A Constituição e os Males Portugueses (Revista Atlântico)

Comemoraram-se os trinta anos da Constituição Portuguesa entre os elogios habituais do establishment e verdadeiramente sentidos dos pais da Constituição (como não temos founding fathers arranjamos uns senhores que são os supostos mentores do texto constitucional), e a crítica de quem vê no texto constitucional a fonte dos males económicos que nos afligem (o coito do monstro como alguém lhe chamou). Para além dos colóquios académicos para a elite e a sessão comemorativa no Parlamento, a verdade é que a data passou sem glória.

Presumo que parte da história se deve a que celebramos trinta anos da Constituição sem sabermos muito bem que texto constitucional se comemora. Evidentemente que não pode ser o de 1976 pois este parece hoje totalmente desajustado da realidade económica, política e social em que vivemos. O problema é que já estava bastante desajustado em 1976 quando foi aprovado por essa larga maioria de deputados constituintes que contudo não tiveram a coragem de sujeitar o texto a referendo como fizeram os espanhóis. Nunca foi, e não era em 1976, a tal Constituição entre as mais avançadas do mundo (essa demagogia populista que se proclama ainda hoje desde as cátedras da matéria), mas sim um documento tipicamente terceiro-mundista que pugnava por um modelo então já claramente desajustado da Europa económica e social. Hoje fingimos colectivamente que só descobrimos isso nos anos 80 (lembremos que foi em 1989 quando o muro de Berlim estava em vésperas de cair). Bastava olhar à nossa volta na Europa e no mundo de então para perceber que a via para o socialismo levava pelo menos vinte e cinco anos de atraso. Têm vergonha muitos de admitir hoje que a ser aplicada efectivamente a Constituição de 1976 seríamos uma Cuba, mas isso apenas demonstra a loucura que era esse texto constitucional.

COMPLETE O SEGUINTE:
1 - Responda, com base no texto sobre a Constituição Portuguesa:
(a) Quantos anos da Constituição se comemoraram?
(b) Que povo, segundo o texto, sujeitou o seu texto constitucional a referendo?
(c) Em que ano estava o muro de Berlim em vésperas de cair?
2 - Transcreva do texto sobre a Constituição Portuguesa tudo o que vai de "A Constituição e" até "passou sem glória.".
3 - Prossiga o texto sobre a Constituição Portuguesa a partir da última frase apresentada.

(Registos extraídos)
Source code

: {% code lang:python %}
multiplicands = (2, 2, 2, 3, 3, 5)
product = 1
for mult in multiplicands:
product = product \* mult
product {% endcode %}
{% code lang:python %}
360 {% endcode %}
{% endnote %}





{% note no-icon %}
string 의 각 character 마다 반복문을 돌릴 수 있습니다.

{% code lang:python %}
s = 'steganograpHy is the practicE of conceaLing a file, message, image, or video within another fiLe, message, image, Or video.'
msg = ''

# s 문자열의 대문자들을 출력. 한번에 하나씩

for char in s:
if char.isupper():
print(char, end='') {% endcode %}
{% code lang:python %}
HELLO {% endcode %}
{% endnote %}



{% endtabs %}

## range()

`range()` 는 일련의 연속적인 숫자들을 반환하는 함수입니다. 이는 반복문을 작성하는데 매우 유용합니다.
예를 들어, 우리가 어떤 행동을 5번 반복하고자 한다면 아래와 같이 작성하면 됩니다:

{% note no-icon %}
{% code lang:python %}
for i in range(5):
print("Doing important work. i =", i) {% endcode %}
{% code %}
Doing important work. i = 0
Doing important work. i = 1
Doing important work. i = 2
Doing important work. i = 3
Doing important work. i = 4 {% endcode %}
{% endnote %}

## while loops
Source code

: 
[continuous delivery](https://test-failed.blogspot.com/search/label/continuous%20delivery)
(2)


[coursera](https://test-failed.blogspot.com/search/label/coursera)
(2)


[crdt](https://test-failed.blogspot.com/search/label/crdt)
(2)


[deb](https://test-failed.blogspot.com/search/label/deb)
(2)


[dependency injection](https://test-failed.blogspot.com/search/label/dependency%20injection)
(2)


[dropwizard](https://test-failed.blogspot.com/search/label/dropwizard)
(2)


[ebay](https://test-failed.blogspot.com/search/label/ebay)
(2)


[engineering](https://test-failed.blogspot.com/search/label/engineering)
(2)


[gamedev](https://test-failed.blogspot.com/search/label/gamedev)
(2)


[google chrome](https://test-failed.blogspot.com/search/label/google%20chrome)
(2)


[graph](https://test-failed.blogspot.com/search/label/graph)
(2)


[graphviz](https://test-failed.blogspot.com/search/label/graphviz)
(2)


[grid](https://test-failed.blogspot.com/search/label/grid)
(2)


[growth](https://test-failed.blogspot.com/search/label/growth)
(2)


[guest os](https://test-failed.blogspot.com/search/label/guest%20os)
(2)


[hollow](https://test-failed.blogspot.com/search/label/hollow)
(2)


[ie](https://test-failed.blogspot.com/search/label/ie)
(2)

TAREFAS RESOLVIDAS:
1 -
(a) Trinta anos.
(b) Os espanhóis.
(c) Em 1989.

2 -
A Constituição e os Males Portugueses (Revista Atlântico)

Comemoraram-se os trinta anos da Constituição Portuguesa entre os elogios habituais do establishment e verdadeiramente sentidos dos pais da Constituição (como não temos founding fathers arranjamos uns senhores que são os supostos mentores do texto constitucional), e a crítica de quem vê no texto constitucional a fonte dos males económicos que nos afligem (o coito do monstro como alguém lhe chamou). Para além dos colóquios académicos para a elite e a sessão comemorativa no Parlamento, a verdade é que a data passou sem glória.

3 -
Comemorar os trinta anos da Constituição é no fundo institucionalizar a esquizofrenia em que vivemos. É e não é a mesma Constituição de 1976. A grande maioria do bloco central, que votou o “é” em 1976 e o “não é” nas revisões posteriores (a grande maioria dos interesses instalados no Estado e na sociedade portuguesa) pretende o equilíbrio impossível entre o compromisso de 1976 (onde explicitamente e de forma bastante cândida se pretendia eliminar o capitalismo em Portugal) e a dinâmica do mundo globalizado (profundamente capitalista). Nesse sentido, o pecado original da Constituição Portuguesa é a sua extensão e hiper-rigidez, uma tentativa vã do legislador constituinte de parar no tempo e no espaço. E se as reformas constitucionais expurgaram o texto do modelo marxista subjacente ao texto de 1976, elas não eliminaram o pecado original. Uma Constituição que é reformada cada cinco anos só pode significar que tem um desajustamento contínuo, sustentado e permanente com a realidade económica, política e social que pretende regular. A economia, a sociedade e a política mudam sempre mais rapidamente que a Constituição.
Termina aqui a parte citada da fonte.